I grew up chock full of Catholic Answers
to contemporary questions.
But those airtight answers left little space
for the nuances that emerge
whenever human beings are involved.
But, experience has revealed
that memorizing catechism answers
is no more helpful
than reciting scripture verses
if isolated from the rich context of our life and times.
Knowing the answer does me little good,
if I’m not asking the right question.
Questions are a vital part of Jesus’ story.
Teachers and Clerics
bring their often academic or sterile inquiries to Jesus:
What must I do to inherit eternal life?
What is the greatest commandment?
Is it lawful to pay taxes to Caesar?
Why do your disciples not fast?
Why do they pick grain on the Sabbath?
Why do they not purify their hands before eating?
Are you a king?
Even when the question has an immediate and practical urgency to it
as the law of Moses says to stone an adulteress:
What say you, Jesus?
It rings hollow
without the personal investment of the interrogator.
Such inquiries are designed
to entrap the responder,
not enlighten the inquirer.
Starting from the wrong mindset,
no liberating answer is likely.
A seeker will ask other questions.
Take, for example, the magi on their long and costly mystical quest.
They’ve made the investment of patient study, time, and resources.
Arriving in Jerusalem,
these men are prepared to ask the right question:
“Where is the child born to be king of the Jews?”
It’s the sort of open, hopeful question
to which Jesus might reply with his usual invitation to discipleship:
“Come and see!”
John the Baptist,
another famed seeker,
frankly asks Jesus what he needs to know on several occasions:
“Why have you come to me to be baptized?
I ought to be coming to you!”
Or: “Are you the one who is to come?
Or should we look for another?”
Because he seeks clarity and direction,
John will get the reply that actually helps him know what to do.
Even demonic spirits
seem to have the good sense to ask appropriate questions:
“What do you want with us, Jesus Son of God?

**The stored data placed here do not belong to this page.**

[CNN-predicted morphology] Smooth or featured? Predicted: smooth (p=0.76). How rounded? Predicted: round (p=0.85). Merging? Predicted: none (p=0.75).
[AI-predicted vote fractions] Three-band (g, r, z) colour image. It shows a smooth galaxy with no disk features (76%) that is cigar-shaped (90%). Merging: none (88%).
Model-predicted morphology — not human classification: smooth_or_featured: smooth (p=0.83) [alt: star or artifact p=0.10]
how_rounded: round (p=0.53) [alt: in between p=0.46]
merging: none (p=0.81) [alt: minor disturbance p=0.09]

Have you come to destroy us?”
Um, that would be yes; but also and more pointedly,
to free the suffering host.
Jesus asks many questions.
They’re the kind that pierce to the heart of the matter:
Why are you afraid?
Aren’t you worth more than sparrows?
Can worry make you live longer?
Do you believe I can make you well?
Why don’t you give the hungry crowds something to eat?

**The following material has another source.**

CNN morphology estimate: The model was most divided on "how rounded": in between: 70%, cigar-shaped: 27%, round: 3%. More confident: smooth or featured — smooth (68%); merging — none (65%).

Why do you doubt me, O you of little faith?
Who do you say that I am?
What profit is it to gain the world and lose your soul?

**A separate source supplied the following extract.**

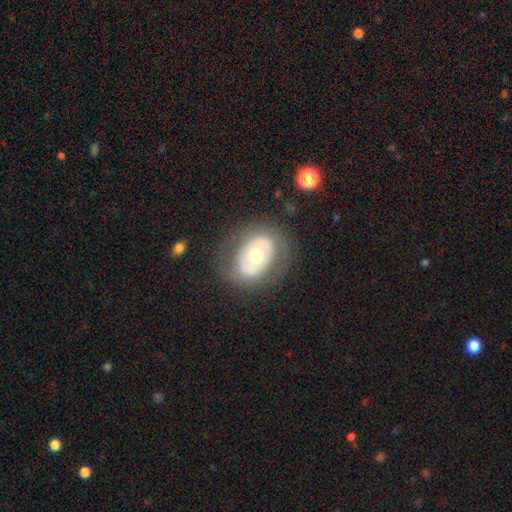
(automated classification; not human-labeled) Smooth or featured? featured or disk (49%)
Merging? none (77%)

Are you still sleeping and taking your rest?
When Jesus encounters two blind men,
he asks simply,
“What do you want me to do for you?”
They reply with as much eager directness,
“Lord, we want to see!”
And so they do.
Asking the right question,
clearly, has its advantages.
The crowds around Jesus
were rarely perceptive enough to know
what that question might be.
Instead, they wondered about worldly matters,
rooted in gossip and glimmers of self-interest:
Could Jesus be the Son of David,
meant to restore Israel to greatness?
But wait, isn’t he the carpenter’s son,
If he were a prophet,
wouldn’t he know the sort of woman who is touching him?
Not much may be expected
from crowds who came for the Jesus show
while it was in town
but returned home afterwards.
The in-it-to-win-it disciples, however,
should have been more discerning.
Yet they were notorious for being quite dense,
even after listening to Jesus teach day after day.
They asked ego-driven questions,
often with personal gain as their focus:
Why couldn’t we cast out the demon in that boy?
How many times should I forgive someone
—is seven times enough?
What will we get in return
for giving up everything to follow Jesus?
Can we sit on your left and your right
in the coming kingdom?
Why is this dubious woman
wasting such expensive perfume in this conspicuous gesture?
How much do I get if I hand Jesus over to you?
Questions of all kinds leap from the pages of the gospels:
the pointed and the pointless,
the sort to which a miracle is the best reply,
as well as the rhetorical question
that hangs in the air
demanding a response composed of our very lives.
These questions invite us
to be the community that asks better questions,
not merely an ecclesial authority
swift to rattle off the final answer.
If I am not careful
to ask the right questions,
no matter which answers I arrive at,
they are sure to be woefully inadequate.
I have had to
abandon the Hierarchy’s easy answers
live the questions.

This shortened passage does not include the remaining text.